─── Material provided ───

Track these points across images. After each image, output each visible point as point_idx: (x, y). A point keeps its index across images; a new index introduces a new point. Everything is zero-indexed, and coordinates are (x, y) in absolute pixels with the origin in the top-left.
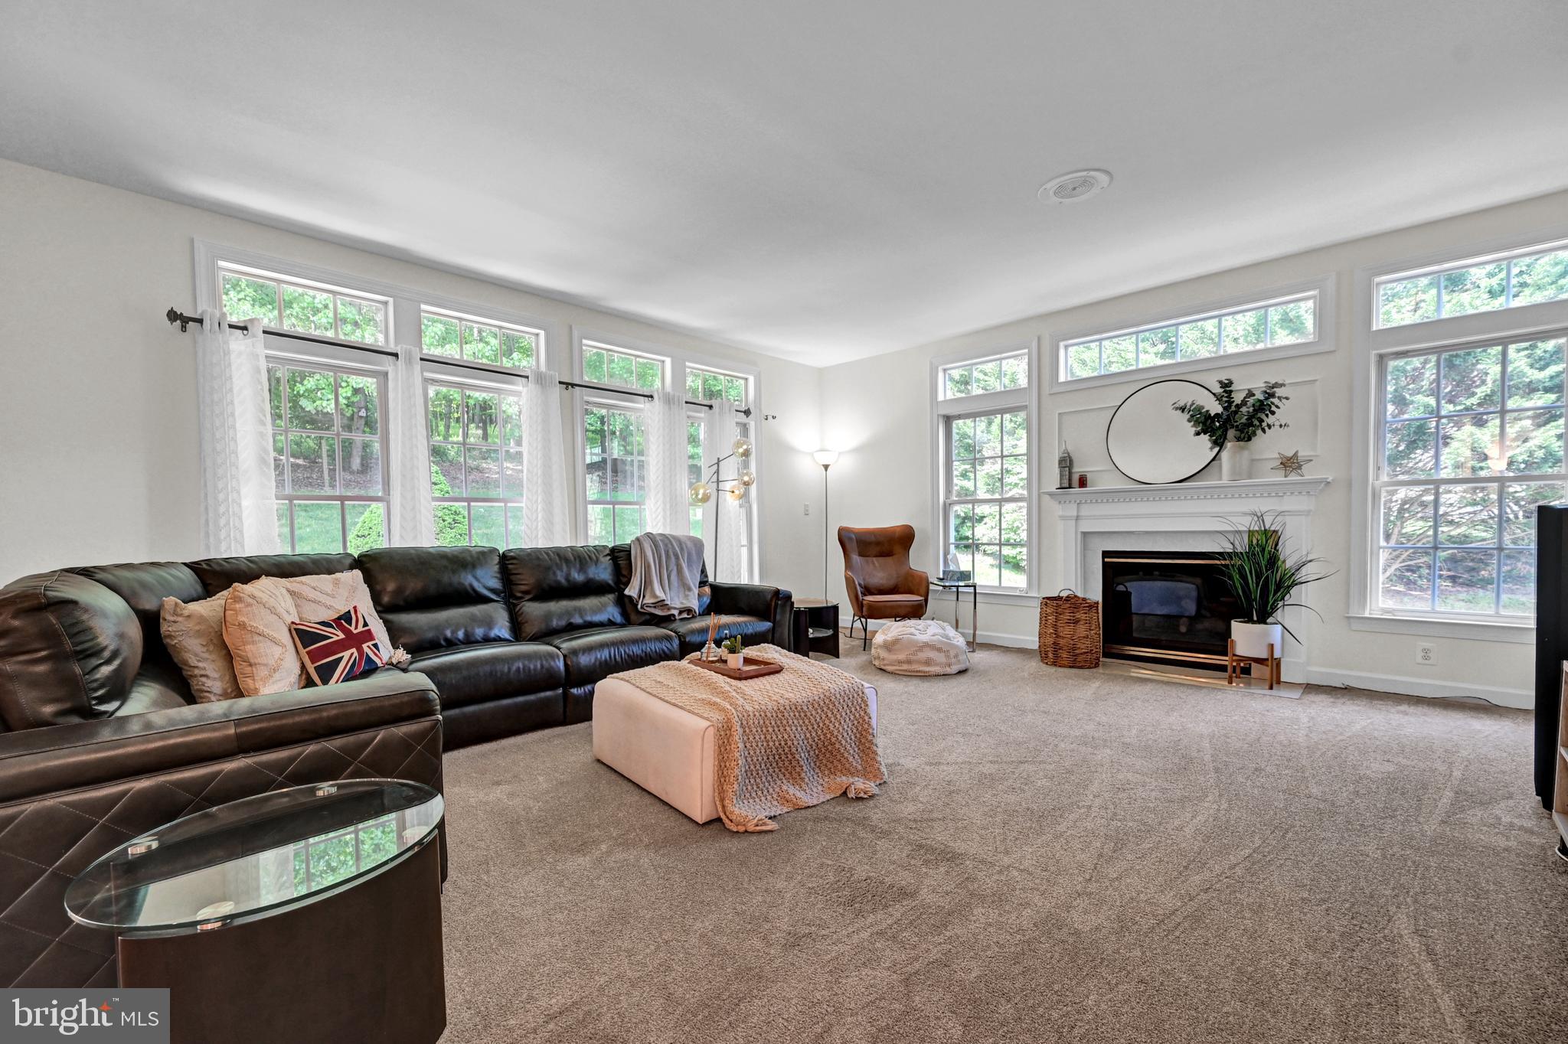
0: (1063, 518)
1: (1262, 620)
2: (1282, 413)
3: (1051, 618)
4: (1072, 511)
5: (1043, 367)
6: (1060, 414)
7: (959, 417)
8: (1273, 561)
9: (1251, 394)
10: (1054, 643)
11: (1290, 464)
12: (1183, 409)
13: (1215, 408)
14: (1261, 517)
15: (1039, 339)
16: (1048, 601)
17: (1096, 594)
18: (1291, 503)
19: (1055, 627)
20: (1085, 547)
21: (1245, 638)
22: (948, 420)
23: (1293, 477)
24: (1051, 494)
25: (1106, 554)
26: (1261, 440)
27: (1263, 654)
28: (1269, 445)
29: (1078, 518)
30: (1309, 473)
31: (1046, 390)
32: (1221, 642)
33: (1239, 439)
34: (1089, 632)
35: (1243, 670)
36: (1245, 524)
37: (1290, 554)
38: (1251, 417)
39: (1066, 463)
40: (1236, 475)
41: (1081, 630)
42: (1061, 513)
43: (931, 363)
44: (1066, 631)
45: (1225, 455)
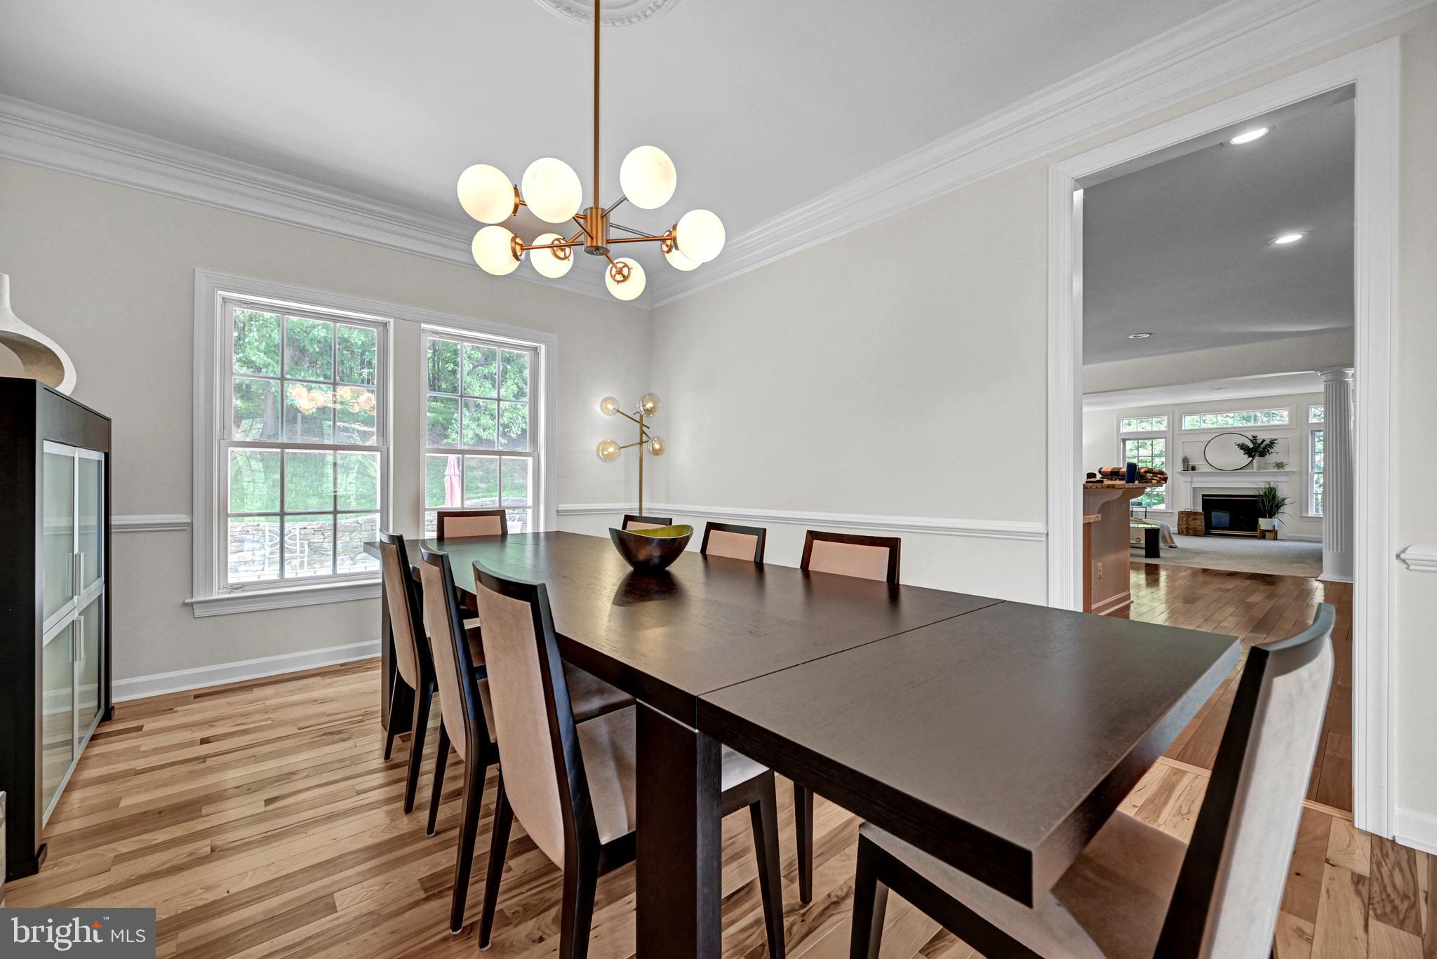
0: (1185, 482)
1: (1270, 517)
2: (1276, 448)
3: (1185, 519)
4: (1189, 479)
5: (1175, 423)
6: (1183, 442)
7: (1130, 439)
8: (1274, 497)
9: (1264, 441)
10: (1187, 527)
11: (1280, 466)
12: (1238, 445)
13: (1251, 446)
14: (1269, 483)
15: (1173, 413)
16: (1181, 513)
17: (1199, 509)
18: (1280, 479)
19: (1187, 521)
20: (1194, 493)
21: (1264, 523)
22: (1124, 441)
23: (1281, 470)
24: (1179, 473)
25: (1203, 496)
26: (1268, 456)
27: (1271, 529)
28: (1272, 458)
29: (1191, 482)
30: (1287, 469)
31: (1177, 432)
32: (1254, 526)
33: (1260, 456)
34: (1200, 523)
35: (1263, 535)
36: (1262, 485)
37: (1281, 494)
38: (1264, 448)
39: (1185, 460)
40: (1259, 468)
41: (1198, 522)
42: (1184, 479)
43: (1117, 418)
44: (1192, 523)
45: (1255, 461)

───

● Work to complete
Count the lines above that contain the string "point", treating uppercase and lowercase letters as different, and give only the number.

● Exercise output
1